Shrimp, Slavery And Retail’s Ugly Secret

In an age where developed world consumers are increasingly concerned with their food’s origin story, it is surprising, disturbing and terribly sad that the peel-and-eat shrimp many of us will be enjoying this holiday season has probably come to a supermarket shelf or a restaurant table via the labor of virtual slaves.

Burmese migrants, to be specific, who enter Thailand seeking work and soon find themselves pawns in the human trafficking-rich Thai seafood industry.

Hundreds of shrimp-peeling sheds are hidden in plain sight on residential streets or behind walls with no signs in Samut Sakhon, a port town an hour outside Bangkok. Sheds house 50 to 100 people each, many of whom are locked in all day.

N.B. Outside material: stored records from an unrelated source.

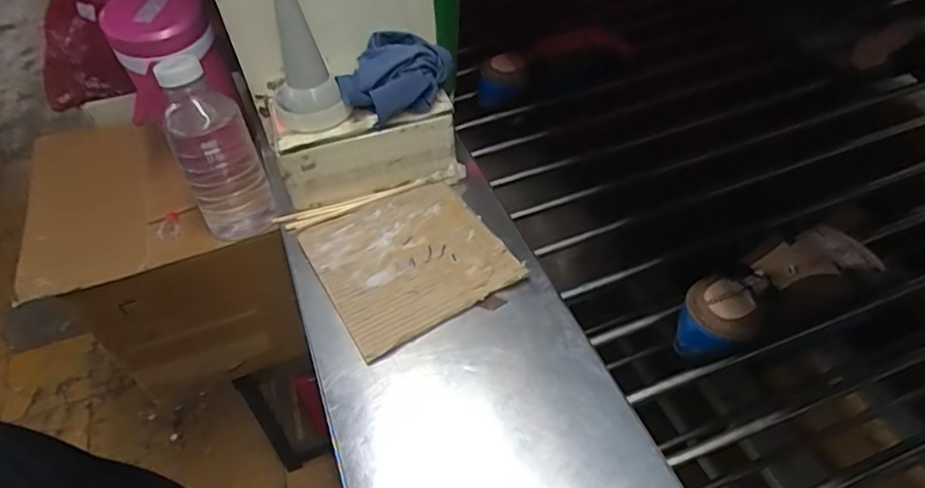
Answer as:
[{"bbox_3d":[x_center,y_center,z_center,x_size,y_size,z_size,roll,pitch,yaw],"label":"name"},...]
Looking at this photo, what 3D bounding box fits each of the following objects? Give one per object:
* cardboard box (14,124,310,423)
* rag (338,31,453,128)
[{"bbox_3d":[-0.424,0.012,0.913,0.312,0.306,0.306,-18,49,-12],"label":"cardboard box"},{"bbox_3d":[-0.073,-0.182,0.630,0.103,0.043,0.110,13,50,16],"label":"rag"}]

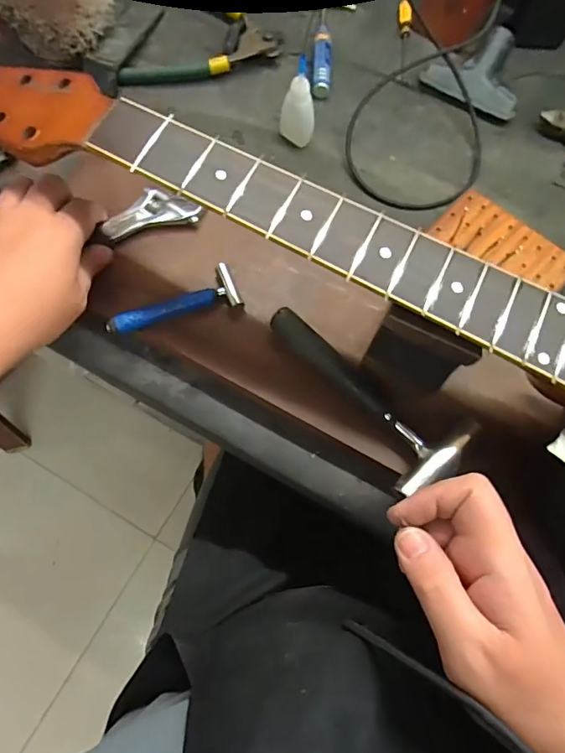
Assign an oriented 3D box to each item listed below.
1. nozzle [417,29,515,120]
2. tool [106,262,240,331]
[{"bbox_3d":[0.215,-0.324,0.499,0.101,0.035,0.076,38,75,11],"label":"nozzle"},{"bbox_3d":[-0.091,-0.065,0.388,0.108,0.012,0.038,-15,73,-6],"label":"tool"}]

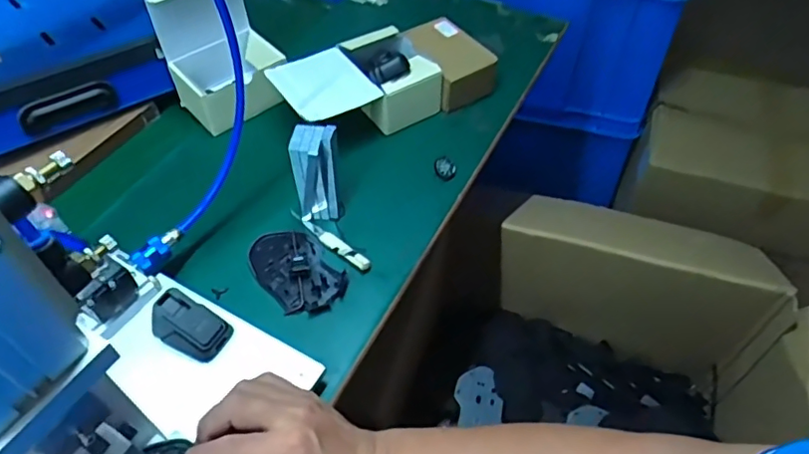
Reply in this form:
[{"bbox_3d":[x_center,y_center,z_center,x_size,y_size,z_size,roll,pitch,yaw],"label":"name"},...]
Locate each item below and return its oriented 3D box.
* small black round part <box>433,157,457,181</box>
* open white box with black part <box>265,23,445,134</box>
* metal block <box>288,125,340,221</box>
[{"bbox_3d":[0.048,-0.069,0.686,0.027,0.021,0.024,6,52,4],"label":"small black round part"},{"bbox_3d":[-0.062,-0.171,0.722,0.181,0.084,0.116,-28,56,-21],"label":"open white box with black part"},{"bbox_3d":[-0.093,-0.055,0.613,0.044,0.107,0.050,0,51,0],"label":"metal block"}]

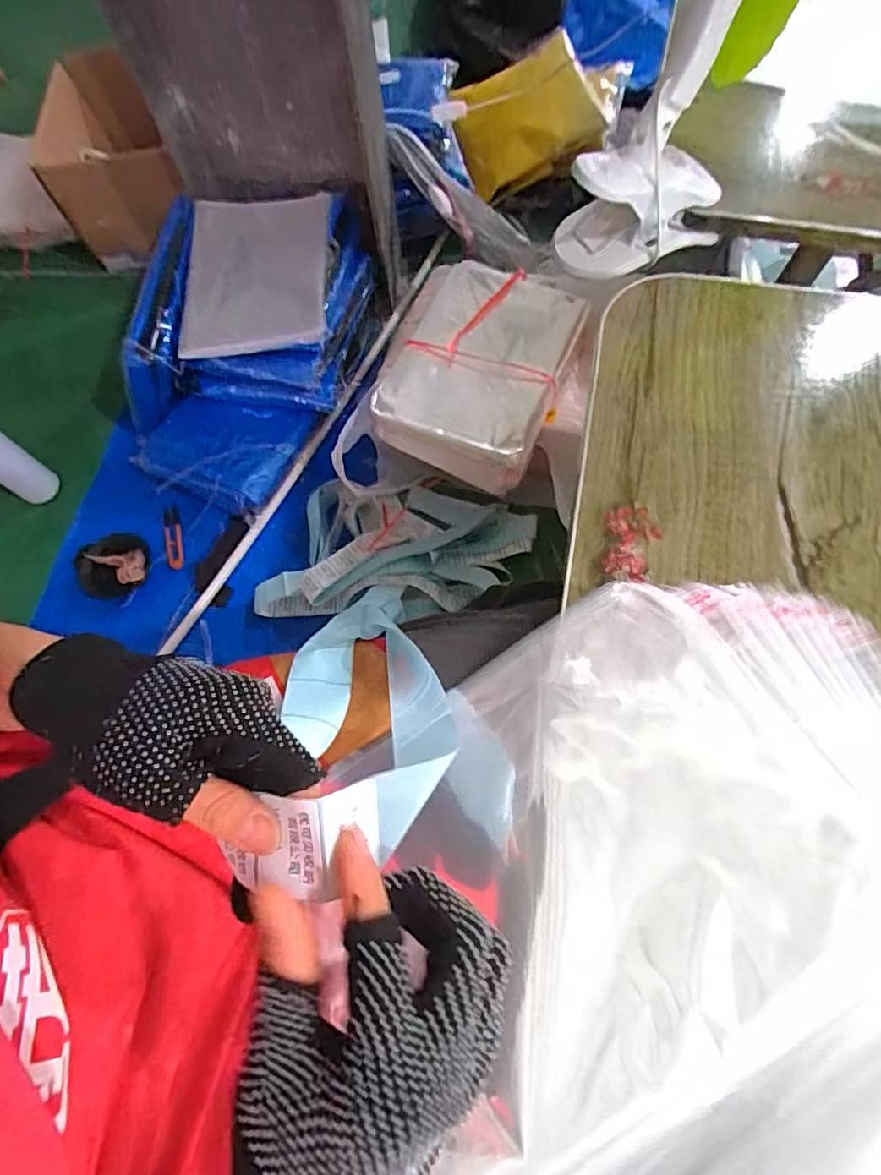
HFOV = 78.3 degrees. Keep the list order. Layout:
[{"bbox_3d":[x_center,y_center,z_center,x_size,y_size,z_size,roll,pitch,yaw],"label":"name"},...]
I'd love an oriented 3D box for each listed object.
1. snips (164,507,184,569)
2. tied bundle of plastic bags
[{"bbox_3d":[-0.442,-0.083,0.895,0.027,0.013,0.113,-13,69,-1],"label":"snips"},{"bbox_3d":[0.049,-0.337,0.830,0.265,0.087,0.323,19,72,11],"label":"tied bundle of plastic bags"}]

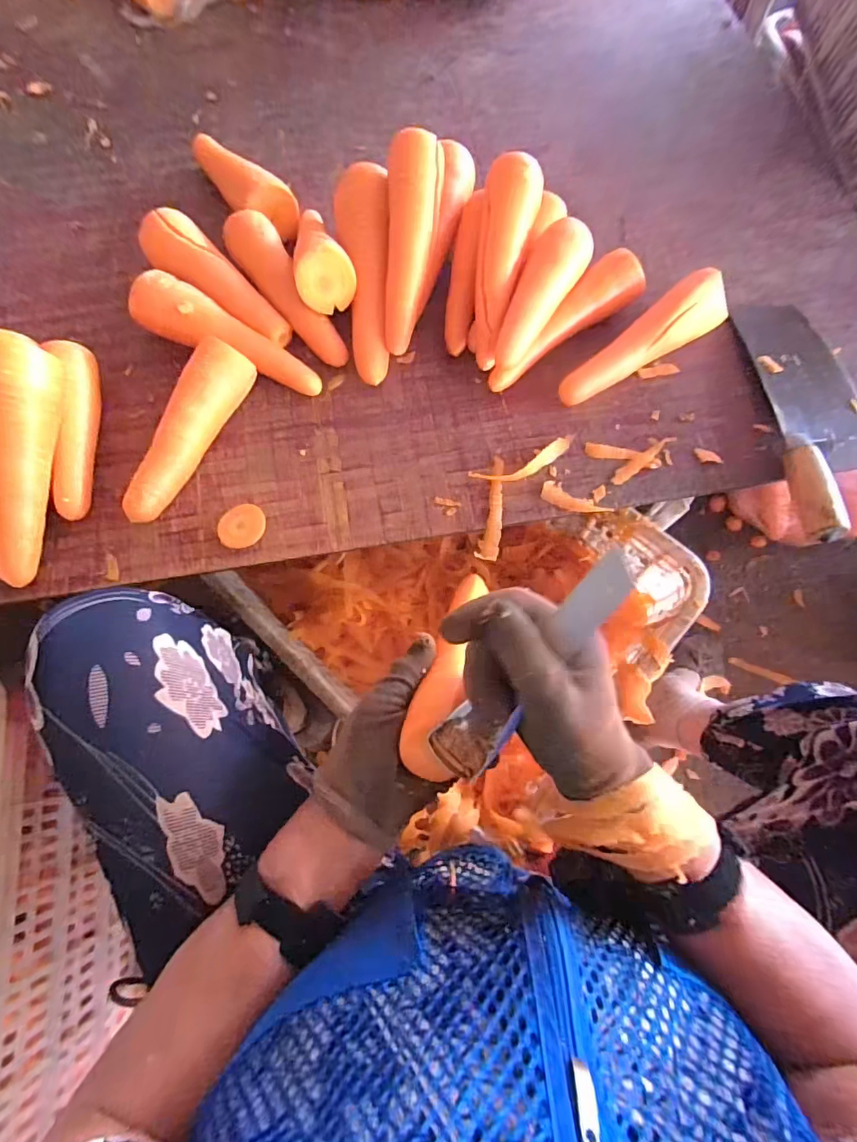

As Burmese migrant-turned-shrimp slave Tin Nyo Win found, escape is not easy. Many workers are unable to break out of the cycle of debt and ownership that keeps them bound to the factories, and even those that do soon find themselves at a different factory.

“I was shocked after working there a while, and I realized there was no way out,” said Tin Nyo Win. “I told my wife, ‘We’re in real trouble. If something ends up going wrong, we’re going to die.'”

And the cause they are dying for, according to AP reports, is sending fresh-peeled shrimp from the Thai factories where they work to the U.S. and Europe. And once in the U.S., customer records indicate it drops into the supply chains of supermarkets and restaurants, including Walmart, Olive Garden, Kroger, Whole Foods, Red Lobster, Dollar General and Petco.

The industry is driven by an extreme enthusiasm for the product. Americans alone consume 1.3 billion pounds of shrimp per year. But for all of our collective enthusiasm for eating shrimp, Americans have no interest in cleaning it. This is what has skyrocketed demand and pushed the industry to Thailand where cheap labor is often free labor in the seafood industry — or labor that is as close to cheap as one can imagine. Tin Nyo Win and his wife apparently peeled 175 pounds of shrimp in a day — for only $4.

Those are adults, of course; child labor is so much slower, which is probably why children are paid half what adults are.

International pressure has been brought to bear, promises have been made to clean up the industry, but little has happened. Raids at Thai fish factories end with workers being returned and children choosing between solo deportation back to Burma or staying with their family in slave labor conditions.

Something to consider as you dig into shrimp cocktail on Christmas.